Many legally-focused civil rights organizations also spoke out against the ruling, including the NAACP Legal Defense and Educational Fund, which defended the Voting Rights Act before the Supreme Court, and called today’s ruling “an act of extraordinary judicial overreach.”
“The Supreme Court ruling takes the most powerful tool our nation has to defend minority voting rights out of commission.” Sherrilyn Ifill, President of the NAACP LDF, said in a statement. “By second-guessing Congress’ judgment about which places should be covered by Section 5 of the Voting Rights Act, the Court has left millions of minority voters without the mechanism that has allowed them to stop voting discrimination before it occurs.
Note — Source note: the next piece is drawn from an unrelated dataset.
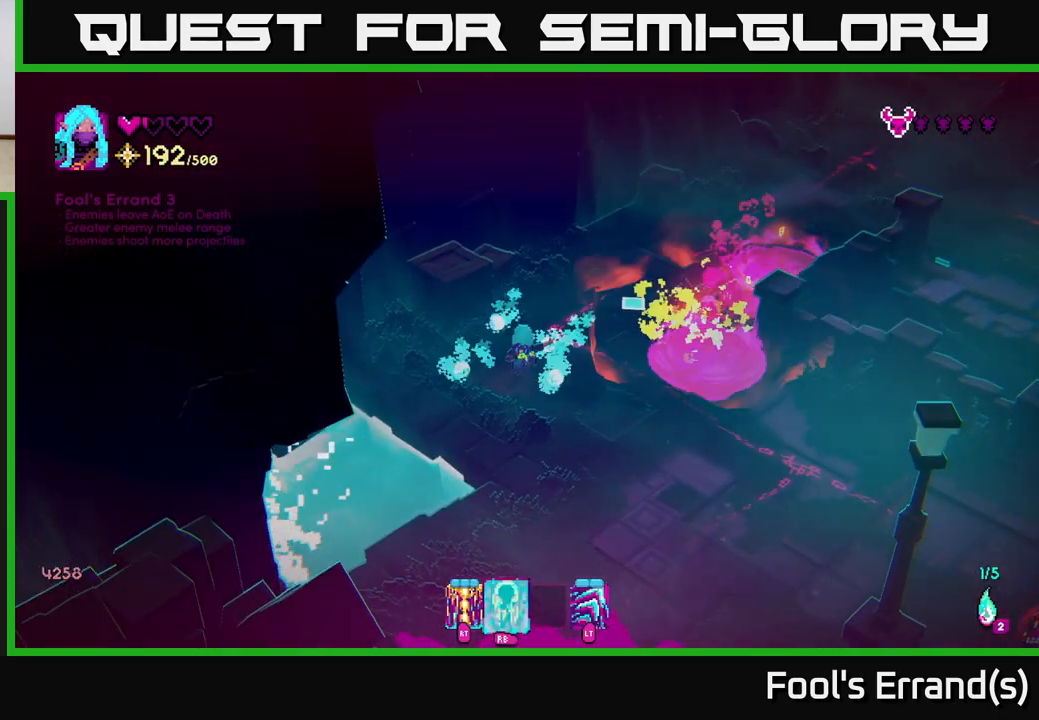
{"buttons": [], "left_stick": "up", "right_stick": "right", "events": [[117, "left_stick", "up"], [333, "R2", "down"], [333, "right_stick", "right"], [450, "R2", "up"]]}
“This is like letting you keep your car, but taking away the keys,” she added. “To say that I am disappointed is an understatement. Congress must step in.”
The Lawyers’ Committee for Civil Rights, which represented one of the defendant-interveners in the case, criticized the decision as well.
“The Supreme Court has effectively gutted one of the nation’s most important and effective civil rights laws. Minority voters in places with a record of discrimination are now at greater risk of being disenfranchised than they have been in decades,” Jon Greenbaum, Chief Counsel for the Lawyers’ Committee for Civil Rights said in a statement. “Today’s decision is a blow to democracy. Jurisdictions will be able to enact policies which prevent minorities from voting, and the only recourse these citizens will have will be expensive and time-consuming litigation.”
“This decision disregards the documented history of ongoing voting discrimination in the covered states and paralyzes Section 5, which has blocked thousands of racially discriminatory voting practices and procedures before they could ever take effect,” Lawyers’ Committee for Civil Rights President and Executive Director Barbara Arnwine added in a statement. “Civil rights and civic organizations must now unite with the American people – fighting new discriminatory voting laws lawsuit by lawsuit and state by state—until Congress acts decisively to replace what has been one of the most effective civil rights laws ever passed.”
For Rev. Sharpton, Tuesday’s decision has helped define the focus of the commemorative march honoring the 50th Anniversary of the March on Washington, which he says ”will now be centered around the protection and restoring of voter protection.”
“This ruling has in effect revoked one of Dr. King’s greatest achievements, the teeth of the Voting Rights Acts,” he added.